– Natural Gas Supply in Moldova
In Moldova, natural gas is obtained to an extent of 95-98% from Russia which leads to a state of absolute dependence on the supply company ‘Gazprom’.
Regardless of the sector, a monopoly will most likely cause problems for the consumer who will find himself at the monopolist’s mercy. Not only in terms of the price he will pay, but also with regards to the question whether there will be a delivery or not at all. This is especially true when the monopolist is called Gazprom and when the delivery-system, the natural gas pipelines, cross a geopolitically charged zone. Igor Munteanu, former ambassador to the US and head of a leading Moldovan think-tank, the ‘Viitroul’ Institute for Development and Social Initiatives, puts it like this: “Energy is to some extent the Achilles Heel of Moldova”.
Natural gas pipelines run through a region afflicted by conflicts
The main pipelines, which secure the energy supply of millions of households, run from Western Russia through Ukraine and the de-facto independent region of Transnistria, on to the Republic of Moldova – through a region that is afflicted by frozen, as well as active, conflicts. In 2006, the gas dispute between the Russian Federation and Ukraine led to a shut-down in the gas supply for the first time. Now, after the annexation of Crimea and the ongoing war in Donbass region, the situation is even more tense. Every measure imposed on Ukraine in respect of gas supply, automatically affects Moldova as well.

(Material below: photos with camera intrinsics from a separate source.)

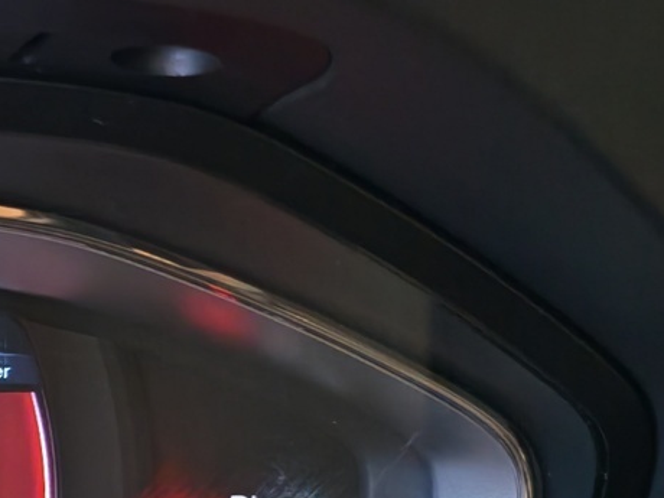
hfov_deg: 18.2
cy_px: 410
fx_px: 1803
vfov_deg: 15.6
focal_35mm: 94
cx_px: -374
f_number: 1.6
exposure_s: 1/50
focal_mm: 5.4
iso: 320
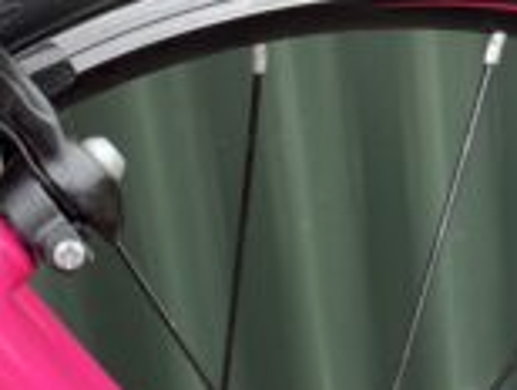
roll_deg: +18.1
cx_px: -164
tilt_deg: -24.2
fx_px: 1212
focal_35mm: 81
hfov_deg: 21.6
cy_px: 336
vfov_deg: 18.0
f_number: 1.6
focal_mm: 5.1
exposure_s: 1/306
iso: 50
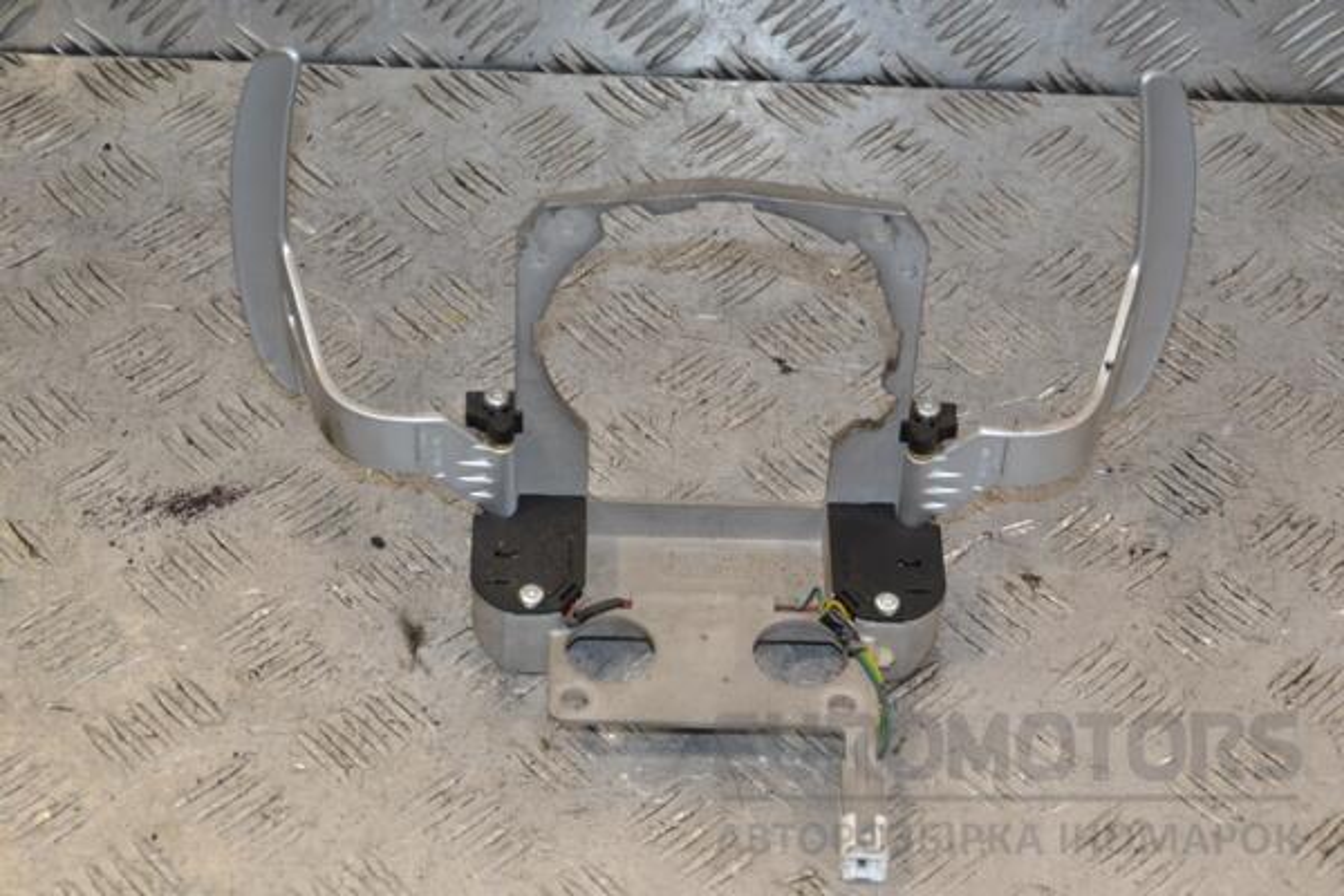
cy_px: 448
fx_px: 2520
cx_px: 672
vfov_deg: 20.2
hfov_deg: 29.9
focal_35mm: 68
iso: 800
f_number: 7.1
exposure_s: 1/200
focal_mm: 45
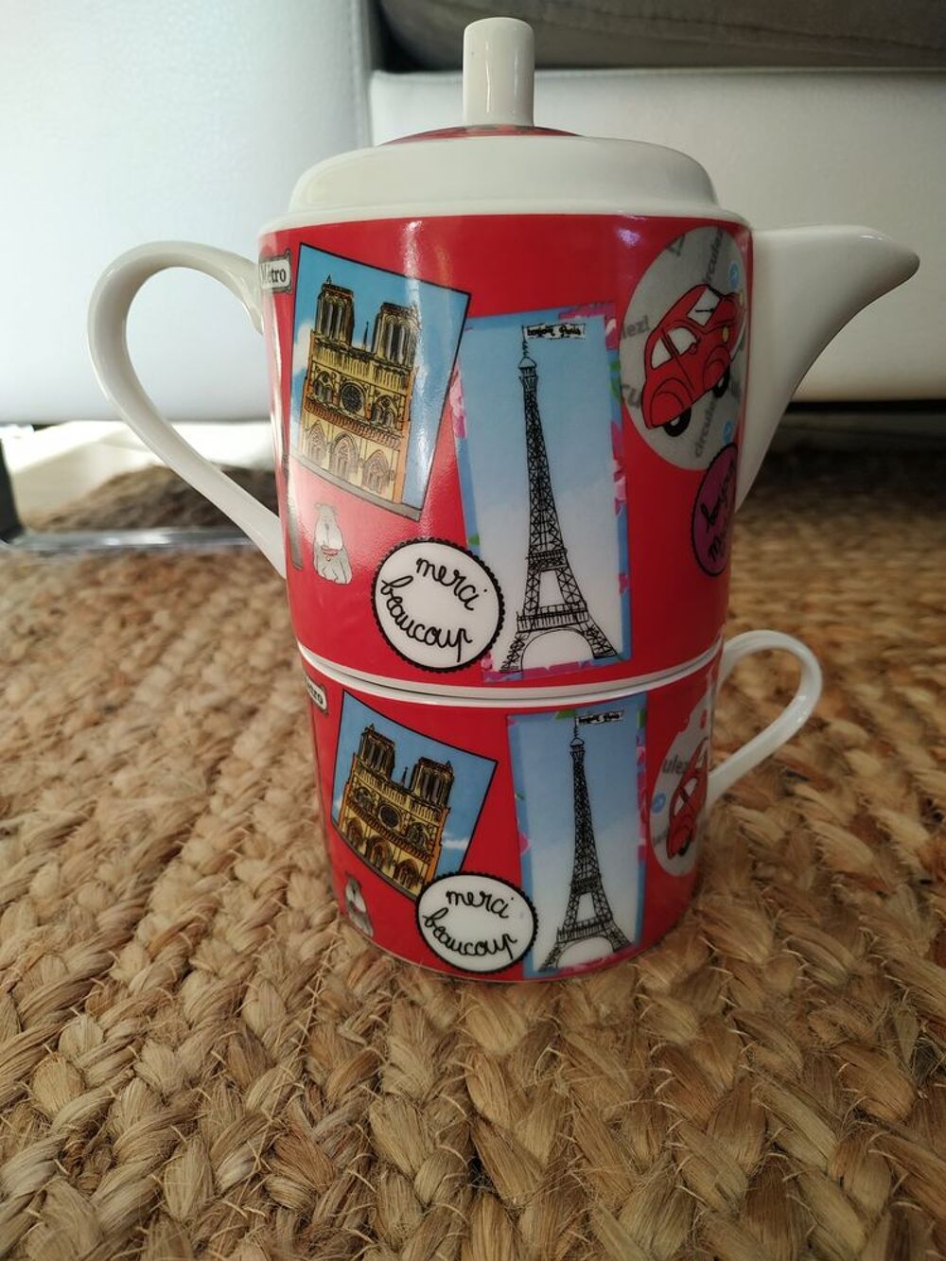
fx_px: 874
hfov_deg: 56.8
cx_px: 473
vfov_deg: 71.6
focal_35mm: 24
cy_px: 630
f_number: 1.9
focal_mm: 3.94
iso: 160
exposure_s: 1/113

However, for Moscow it is presumably not easy to decide on an energy strategy for its eastern neighbours; this is also due to the self-proclaimed ‘Pridnestrovian Moldovan Republic’, a separatist enclave located at the Ukrainian border, which officially belongs to the Moldovan state territory, although it has been practically independent since 1992. After the breakdown of the Soviet Union, Chișinău and Tiraspol pursued different interests, leading to the ignition of a civil war among the populations of the left and the right bank of the Dniester. The result was a de-facto independent status of the left bank.
The 6.5 billion USD debt
Although Transnistria’s independence is not officially recognized by Moscow, it reportedly receives support from the regime in terms of financial resources, as well as an energy supply and the deployment of 1500 troops, officially for peacekeeping reasons. Russian natural gas is being supplied to the left bank of the Dniester and used almost free-of-charge both by households and economic agents, because the local authorities sell it at highly subsidized prices. While Transnistrian inhabitants almost pay nothing, Chișinău is charged with the bill. How is that possible? Here, taking an even closer look on the structure of supply is necessary.
Energy security might be threatened by the North Stream 2 project
Furthermore, there is another issue that might even worsen energy security: North Stream 2. According to the parliament’s vice-president, Valeriu Ghileţchi, it is an issue being discussed often and controversially by state officials. North Stream 2 is a pipeline which is to be laid through the Baltic Sea for the transport of Russian natural gas to central Europe. It is highly contested among today’s transit countries. Especially Ukraine is afraid of losing bargaining power in negotiations and thus being fully at the mercy of ‘Gazprom’.
Striving for integration into the European Union’s energy system
Due to the insecurities that come with the monopoly of Russian gas, diversification of sources is at the top of the agenda. In September 2018, Moldova signed a 92-million EUR contract with Romania. As part of the deal, the Iași-Ungheni pipeline from Romania to southern Moldova will be extended to the Moldovan capital Chișinău by the end of 2019. The first section of the pipeline was put into operation in August 2014. Up until now, its capacity has not exceeded 1% of the overall imported gas. The Moldovan Minister of Economy, Chiril Gaburici, hopes not only for more energy security, but also for “a defining step in integrating Moldova into the European Union” as he stated at the deal-finalizing ceremony.
The attempt to integrate Moldova into the European energy market is also arises from the adoption of several laws aiming at compliance. For example, on 19th July 2018, the Moldovan parliament adopted a new Energy Efficiency Law and therefore became the first Energy Community contracting party to implement the European Commission’s Energy Efficiency Directive EU/2012/27. Through the adoption, the Moldovan energy market is supposed to become much more compatible with European energy markets and this should increase interconnection in the long-run.
However, restructuring the Moldovan energy market remains a difficult task. As Evgheni Camenscic, project manager of the ‘Moldo-German Energy Forum’, puts it: “Unfortunately, there is no market here yet. We have a monopoly in the electricity and gas markets.” In sum, something that could be called a market needs to be created in a first step before actual integration might take place.